В новом просторном лифте спускаюсь вниз. Обычно в такие минуты меня посещают радостные, светлые мысли, а в этот раз мысли мои чёрные, чернее некуда. Пока я разъезжал, пока меня не было, Фёдор Иванович покончил с собой. Выбросился из окна. Реализовал старик свою давнюю идею.

Окно было и закрыто, и заклеено. Двойные рамы, вата проложена, плотно задвинутые шпингалеты. Чтобы открыть верхний, нужно было забраться на подоконник. Нужен был инструмент. Руки старого мастера сослужили последнюю службу.

«Спьяну», – болтали в подъезде.

Нет, пьяным не заберёшься, не отвернёшь, не откроешь. Он всё сделал трезвым, сделал осознанно.

Стоп. Первый этаж. Я ехал двадцать пять секунд. А сколько падал Фёдор Иванович? Успел ли он испугаться? Вспомнил ли свою жизнь?

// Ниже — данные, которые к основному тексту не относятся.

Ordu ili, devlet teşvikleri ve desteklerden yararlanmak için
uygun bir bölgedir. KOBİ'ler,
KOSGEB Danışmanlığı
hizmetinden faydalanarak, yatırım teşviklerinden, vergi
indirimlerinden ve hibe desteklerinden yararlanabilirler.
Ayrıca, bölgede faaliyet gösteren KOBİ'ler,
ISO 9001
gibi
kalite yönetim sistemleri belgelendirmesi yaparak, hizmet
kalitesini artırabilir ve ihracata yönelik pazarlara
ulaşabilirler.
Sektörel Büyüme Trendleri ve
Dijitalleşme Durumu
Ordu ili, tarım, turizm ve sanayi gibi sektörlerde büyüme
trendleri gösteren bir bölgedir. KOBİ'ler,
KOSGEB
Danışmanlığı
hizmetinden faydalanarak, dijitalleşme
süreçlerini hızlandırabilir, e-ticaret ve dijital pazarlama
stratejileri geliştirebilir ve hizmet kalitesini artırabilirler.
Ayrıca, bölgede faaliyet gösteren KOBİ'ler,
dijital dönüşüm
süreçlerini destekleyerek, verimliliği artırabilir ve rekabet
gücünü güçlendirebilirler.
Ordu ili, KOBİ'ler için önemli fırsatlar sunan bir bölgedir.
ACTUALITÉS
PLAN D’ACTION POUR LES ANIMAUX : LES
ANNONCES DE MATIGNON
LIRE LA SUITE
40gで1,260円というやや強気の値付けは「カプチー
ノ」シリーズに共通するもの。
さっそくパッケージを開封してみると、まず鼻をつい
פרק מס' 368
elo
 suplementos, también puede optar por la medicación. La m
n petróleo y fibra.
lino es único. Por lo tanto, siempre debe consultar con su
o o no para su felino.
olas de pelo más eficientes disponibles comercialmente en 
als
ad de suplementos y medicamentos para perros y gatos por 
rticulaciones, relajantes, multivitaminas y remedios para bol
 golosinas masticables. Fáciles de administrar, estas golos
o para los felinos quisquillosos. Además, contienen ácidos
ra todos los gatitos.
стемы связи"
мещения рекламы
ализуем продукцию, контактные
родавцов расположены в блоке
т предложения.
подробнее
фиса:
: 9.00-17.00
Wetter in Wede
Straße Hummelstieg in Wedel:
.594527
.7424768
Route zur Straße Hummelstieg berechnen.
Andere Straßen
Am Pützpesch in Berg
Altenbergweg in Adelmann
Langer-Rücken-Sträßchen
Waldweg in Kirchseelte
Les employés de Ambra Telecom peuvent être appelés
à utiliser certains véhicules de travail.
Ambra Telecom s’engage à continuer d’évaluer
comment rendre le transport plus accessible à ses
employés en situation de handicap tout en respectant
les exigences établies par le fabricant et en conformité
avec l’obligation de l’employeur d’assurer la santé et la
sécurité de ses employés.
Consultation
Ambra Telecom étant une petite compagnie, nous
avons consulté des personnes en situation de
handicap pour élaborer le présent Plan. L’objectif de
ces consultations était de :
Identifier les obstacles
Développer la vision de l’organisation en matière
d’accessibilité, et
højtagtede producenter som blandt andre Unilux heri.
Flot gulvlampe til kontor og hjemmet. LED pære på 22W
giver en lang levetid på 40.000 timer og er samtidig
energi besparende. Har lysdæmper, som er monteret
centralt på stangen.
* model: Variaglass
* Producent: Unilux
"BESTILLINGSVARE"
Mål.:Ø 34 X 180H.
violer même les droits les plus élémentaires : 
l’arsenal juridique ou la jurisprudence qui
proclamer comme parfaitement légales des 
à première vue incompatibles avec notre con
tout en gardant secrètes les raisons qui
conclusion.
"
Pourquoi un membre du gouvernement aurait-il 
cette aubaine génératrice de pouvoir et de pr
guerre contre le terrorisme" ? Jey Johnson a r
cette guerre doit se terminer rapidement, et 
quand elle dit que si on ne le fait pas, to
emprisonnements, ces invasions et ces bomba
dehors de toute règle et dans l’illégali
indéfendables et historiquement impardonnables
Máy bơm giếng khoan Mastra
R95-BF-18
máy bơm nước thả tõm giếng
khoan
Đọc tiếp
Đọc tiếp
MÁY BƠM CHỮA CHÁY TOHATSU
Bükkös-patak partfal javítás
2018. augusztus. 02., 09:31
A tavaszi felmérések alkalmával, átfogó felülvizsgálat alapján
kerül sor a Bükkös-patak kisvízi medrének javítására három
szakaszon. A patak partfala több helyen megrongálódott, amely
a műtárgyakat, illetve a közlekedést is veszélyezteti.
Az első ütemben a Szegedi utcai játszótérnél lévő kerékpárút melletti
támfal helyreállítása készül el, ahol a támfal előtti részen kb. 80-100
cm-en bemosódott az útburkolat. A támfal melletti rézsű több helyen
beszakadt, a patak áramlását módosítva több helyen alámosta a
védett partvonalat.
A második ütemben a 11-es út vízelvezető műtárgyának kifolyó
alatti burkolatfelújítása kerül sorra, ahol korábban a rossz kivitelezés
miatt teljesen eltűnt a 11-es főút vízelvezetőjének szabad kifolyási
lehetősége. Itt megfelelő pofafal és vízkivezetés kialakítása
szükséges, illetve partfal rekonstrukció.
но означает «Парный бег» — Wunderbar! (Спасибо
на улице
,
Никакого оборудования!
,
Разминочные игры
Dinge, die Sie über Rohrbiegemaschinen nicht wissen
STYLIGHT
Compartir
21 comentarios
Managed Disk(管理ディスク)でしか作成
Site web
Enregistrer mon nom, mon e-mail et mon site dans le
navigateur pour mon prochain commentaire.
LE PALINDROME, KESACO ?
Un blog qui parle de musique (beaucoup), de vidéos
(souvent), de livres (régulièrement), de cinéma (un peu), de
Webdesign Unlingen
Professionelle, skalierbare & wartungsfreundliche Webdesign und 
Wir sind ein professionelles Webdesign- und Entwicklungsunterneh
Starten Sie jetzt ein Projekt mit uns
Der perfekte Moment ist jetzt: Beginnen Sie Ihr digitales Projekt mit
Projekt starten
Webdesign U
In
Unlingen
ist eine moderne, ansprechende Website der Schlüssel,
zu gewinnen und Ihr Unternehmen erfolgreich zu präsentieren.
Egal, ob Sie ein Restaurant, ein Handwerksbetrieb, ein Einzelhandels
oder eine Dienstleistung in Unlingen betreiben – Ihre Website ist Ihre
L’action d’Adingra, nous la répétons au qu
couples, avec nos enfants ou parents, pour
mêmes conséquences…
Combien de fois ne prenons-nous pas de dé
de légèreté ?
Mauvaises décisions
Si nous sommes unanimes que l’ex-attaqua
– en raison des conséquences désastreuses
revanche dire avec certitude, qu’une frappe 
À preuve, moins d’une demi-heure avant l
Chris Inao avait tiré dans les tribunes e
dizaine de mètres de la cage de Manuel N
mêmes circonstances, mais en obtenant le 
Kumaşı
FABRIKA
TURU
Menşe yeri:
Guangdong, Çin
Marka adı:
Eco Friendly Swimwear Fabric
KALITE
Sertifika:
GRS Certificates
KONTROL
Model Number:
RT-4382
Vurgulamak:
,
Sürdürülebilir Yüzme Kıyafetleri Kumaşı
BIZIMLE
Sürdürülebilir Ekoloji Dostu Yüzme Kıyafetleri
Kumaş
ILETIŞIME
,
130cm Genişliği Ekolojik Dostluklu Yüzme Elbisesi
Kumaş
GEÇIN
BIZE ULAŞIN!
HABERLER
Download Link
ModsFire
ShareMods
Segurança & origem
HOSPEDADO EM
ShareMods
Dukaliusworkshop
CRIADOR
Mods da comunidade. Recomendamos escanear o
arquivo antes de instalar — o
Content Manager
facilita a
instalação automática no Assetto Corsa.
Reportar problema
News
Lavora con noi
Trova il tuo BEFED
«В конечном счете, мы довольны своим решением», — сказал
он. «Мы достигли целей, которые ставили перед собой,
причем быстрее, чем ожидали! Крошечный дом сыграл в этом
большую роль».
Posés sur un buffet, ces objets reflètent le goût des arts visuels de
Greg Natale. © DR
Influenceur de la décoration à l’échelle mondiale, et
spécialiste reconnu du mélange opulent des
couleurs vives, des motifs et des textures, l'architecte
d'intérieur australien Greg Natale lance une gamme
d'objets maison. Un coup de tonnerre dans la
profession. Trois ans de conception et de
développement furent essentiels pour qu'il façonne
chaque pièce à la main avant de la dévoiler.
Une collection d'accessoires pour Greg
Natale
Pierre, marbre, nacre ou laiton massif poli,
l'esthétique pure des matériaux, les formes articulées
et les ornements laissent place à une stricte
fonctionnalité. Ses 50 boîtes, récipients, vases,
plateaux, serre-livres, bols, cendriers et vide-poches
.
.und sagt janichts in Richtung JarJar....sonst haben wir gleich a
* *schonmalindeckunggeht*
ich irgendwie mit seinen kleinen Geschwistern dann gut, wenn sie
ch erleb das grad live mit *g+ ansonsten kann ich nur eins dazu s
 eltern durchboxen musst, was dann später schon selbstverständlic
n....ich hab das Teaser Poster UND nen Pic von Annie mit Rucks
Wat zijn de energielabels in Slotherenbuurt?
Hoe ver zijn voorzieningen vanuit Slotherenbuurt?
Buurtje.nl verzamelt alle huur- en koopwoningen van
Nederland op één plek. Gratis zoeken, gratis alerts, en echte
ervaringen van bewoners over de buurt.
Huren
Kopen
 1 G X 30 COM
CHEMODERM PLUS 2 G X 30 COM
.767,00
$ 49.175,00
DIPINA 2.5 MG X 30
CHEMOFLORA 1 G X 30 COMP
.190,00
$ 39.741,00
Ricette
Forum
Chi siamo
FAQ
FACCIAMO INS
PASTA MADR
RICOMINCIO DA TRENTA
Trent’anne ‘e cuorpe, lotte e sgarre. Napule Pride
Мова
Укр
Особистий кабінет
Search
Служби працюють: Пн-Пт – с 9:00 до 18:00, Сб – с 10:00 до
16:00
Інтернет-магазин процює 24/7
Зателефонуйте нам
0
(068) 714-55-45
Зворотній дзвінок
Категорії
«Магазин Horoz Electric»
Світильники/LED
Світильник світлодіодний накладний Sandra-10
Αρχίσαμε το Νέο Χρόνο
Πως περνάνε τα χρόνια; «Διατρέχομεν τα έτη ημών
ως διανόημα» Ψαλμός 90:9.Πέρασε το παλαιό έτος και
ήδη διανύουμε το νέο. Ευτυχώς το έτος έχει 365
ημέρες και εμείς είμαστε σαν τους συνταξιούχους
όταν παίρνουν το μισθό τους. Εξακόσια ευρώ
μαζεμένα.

К нему отнеслись потребительски, как к скотине. Нужен был – наливали стакан. Не нужен стал – выпихнули на пенсию и забыли. Никому он стал не нужен, кроме жены. Не было у старика детей, так получилось, что не было, а умерла жена, и оказался он в космическом холоде. «А была ли когда-нибудь эта Русь на Руси,//Эта – с буйными нивами,// Эта – в пене сирени,//Где родятся счастливыми// И отходят в смирении…»

Фёдор Иванович ушёл из жизни неумиротворённым, ушёл – озлобленным, исстрадавшимся. Теперь его неупокоенная душа будет витать над нашим домом, посылая проклятия, грозя бедами жильцам, у которых произошедшее событие породило некое любопытство (старик… из окна… седьмой этаж), кое-кто даже видел накрытого белой простынёй Федора Ивановича, человека, с которым жили под одной крышей.